Despite an initial lack of emphasis, conservation is today an integral aspect of Singapore’s urban planning. The need for the conservation of Singapore’s local heritage sites is as important as the need to maximize land development potential to position Singapore as a modern 21st century business city. The Singapore Master Plan 2003 — Identity Plan demonstrates that locally based identities are still highly important to most people. Perhaps, as many theorists have recognized, collective historical memories play a strong role in people’s sentimental attachments to places and community identity. This role will only grow with the advance of globalization. In an increasingly placeless and uncertain world, urban neighborhoods can play an important part in people’s personal and social identity.

Investigating the sense of place-identity within communities, Singapore’s conservation planning lends support for citizen participation in the search for local heritage. Partnership and open communication are important components. The URA view of the planner-community partnership in Singapore reinforces this sense of collaboration:

The process will demand weighing conflicting factors very carefully...Having these open channels of communication, more than ever, is vital as we write a new chapter on conservation.

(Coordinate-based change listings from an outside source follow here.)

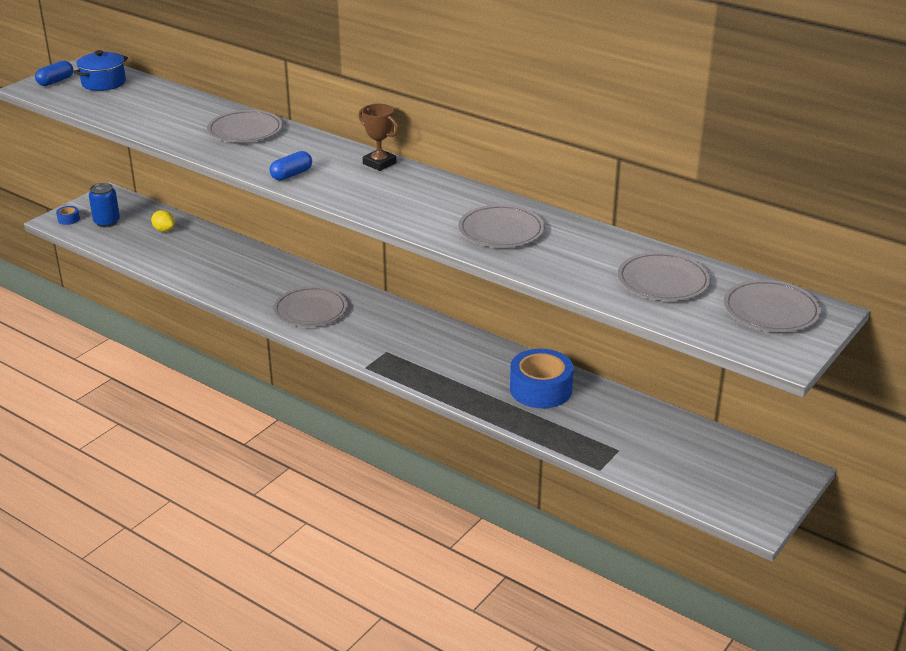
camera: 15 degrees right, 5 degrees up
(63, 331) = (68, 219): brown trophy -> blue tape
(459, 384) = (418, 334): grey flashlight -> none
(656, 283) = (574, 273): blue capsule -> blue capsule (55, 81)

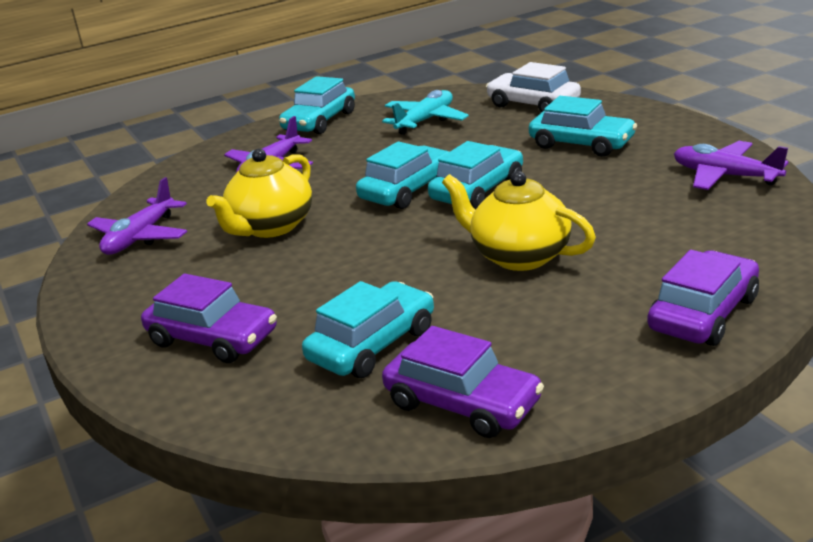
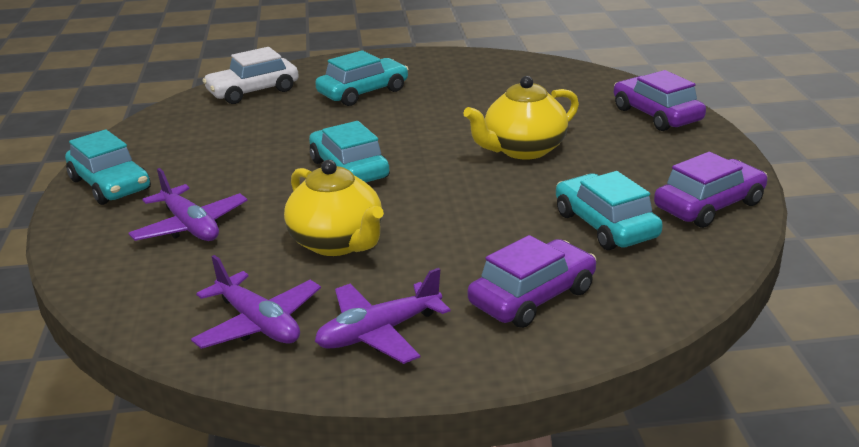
camera: 70 degrees left, 0 degrees up
(425, 120) = (207, 137): turquoise plane -> none
(477, 190) = (391, 143): turquoise car -> none
(725, 176) = (483, 66): purple plane -> purple plane (379, 333)

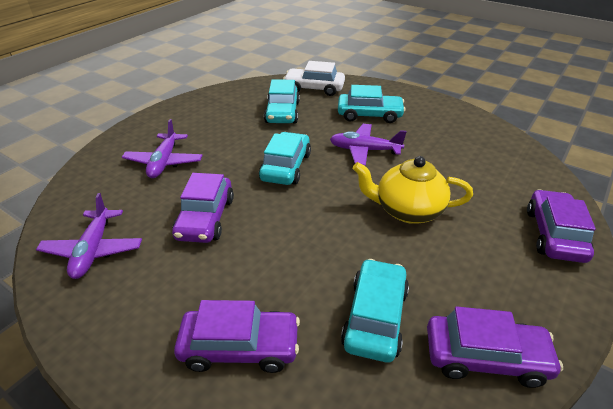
camera: 40 degrees right, 10 degrees up
(110, 185) = (174, 116): turquoise car -> turquoise car (282, 112)
(338, 243) = (205, 218): yellow teapot -> purple car
(379, 333) = (126, 304): purple plane -> purple plane (364, 150)

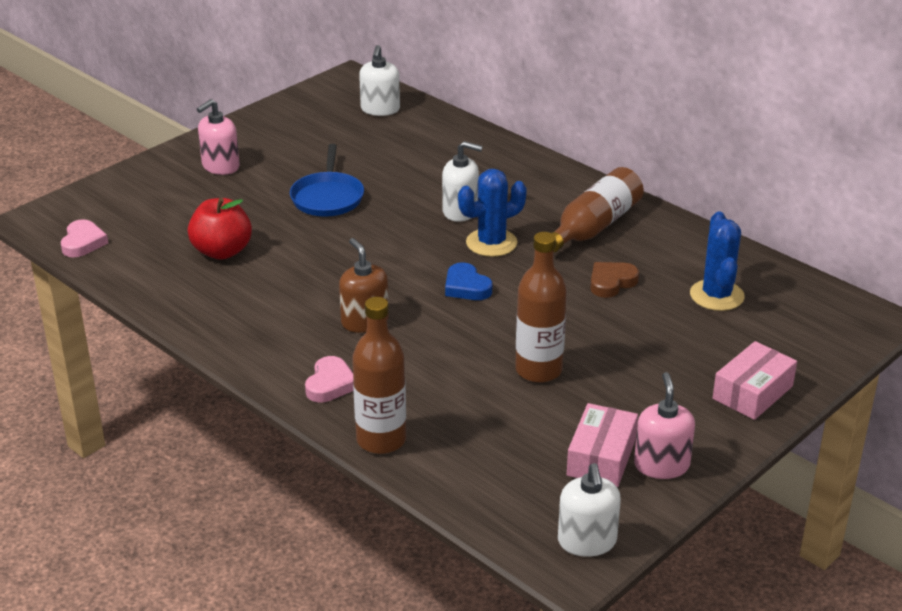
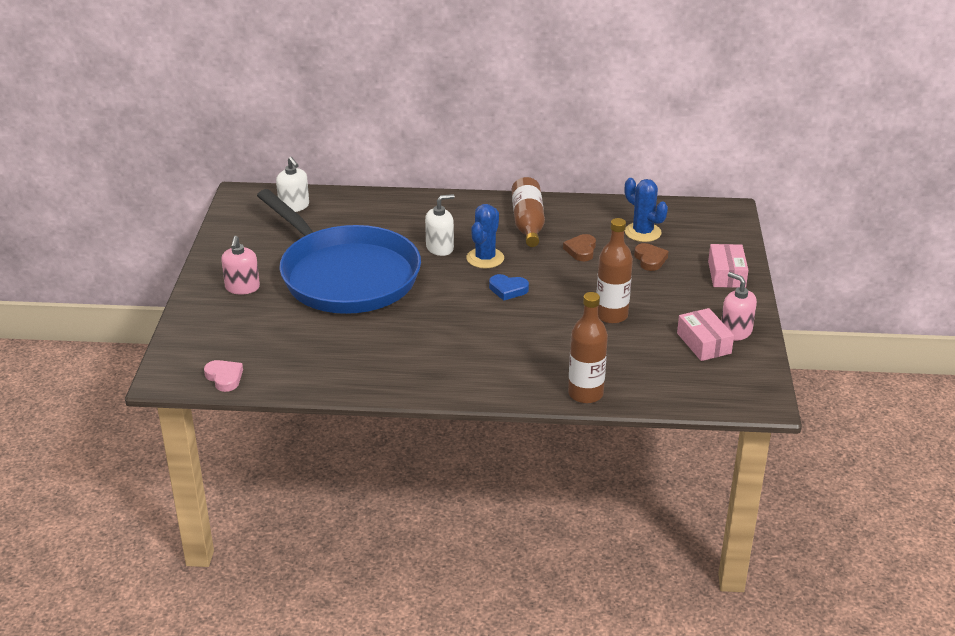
camera: 40 degrees left, 0 degrees up
(222, 251) = (329, 339): red apple -> none
(327, 197) = (345, 276): blue pan -> blue pan, size x2.40
(330, 384) = (514, 380): pink heart -> none
(365, 321) = (480, 336): brown soap dispenser -> none
(587, 541) = (754, 387): white soap dispenser -> none
(679, 330) = (650, 259): none -> brown heart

Together.

People in any community consist of diverse groups representing a host of interests that may lead to conflicting opinions on issues, whose views should be heard and taken. These are tough issues with no ready answers, calling for adequate preparation and building of mechanisms to deal with constraints and risks. There is a wealth of literature on strategies for community participation, including the United Nations Development Program (UNDP) 1997 Guidebook on Participation. The Singapore search for identity in conservation underscores a common first principle of participatory development: the primacy of citizenship. It is one key strategy in the making of a distinctive city, making use of not just quantitative analyses of the urban fabric but also people’s personal views and feelings, to identify the underlying qualities of the sense of place and attachment to locality. 

The possibility of being involved in the conservation planning process opens new perspectives for strengthening the social fabric that allows ordinary people to become citizen-activists and community leaders. It is the starting point for working together to improve urban quality of life for all, especially when the public’s feedback is considered and being incorporated in the draft Singapore Master Plan 2003. Closer consideration, however, raises an important issue inherent in heritage conservation: that what is considered to be of heritage value is subjective and very much temporally and contextually bound. This is because heritage has the power to stir emotions and reinforce group identities. Consequently, those who hold the power will often seek to shape the landscapes and their meanings. They are able to define what constitutes heritage and what elements of the past should be conserved. 

Notwithstanding the great potential of heritage conservation in generating new social solidarities among the population, economic prospects and urban branding and “place marketing” cannot be ignored. Singapore in its effort to construct a modern city has given increasing emphasis to conservation of urban places and familiar neighborhoods, promoting participatory planning as a way to identify and strengthen the city’s distinctiveness. Against the widening process of globalization, community participation in heritage conservation is one way of reinforcing residents’ and workers’ feelings of belonging to and identifying with the city. The URA’s current commitment to enhancing heritage conservation in Singapore reflects an invitation to build local places together, a basic element in the making of cities in which people truly desire to live, work, play, and visit, and that promotes prosperity and improves the quality of physical and cultural life.